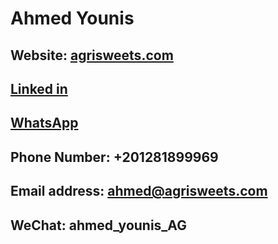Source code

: # Ahmed Younis

## Website: [agrisweets.com](https://agrisweets.com/)

## [Linked in](http://linkedin.com/in/ahmed-younis-485891268)

## [WhatsApp](https://wa.me/message/QWKPFLNKG5MOE1)

## Phone Number: +201281899969

## Email address: [ahmed@agrisweets.com](mailto:ahmed@agrisweets.com)

## WeChat: ahmed_younis_AG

───

Task | Show every line of the records above that contains the word "agrisweets".

Solution to the exercise |
## Website: [agrisweets.com](https://agrisweets.com/)
## Email address: [ahmed@agrisweets.com](mailto:ahmed@agrisweets.com)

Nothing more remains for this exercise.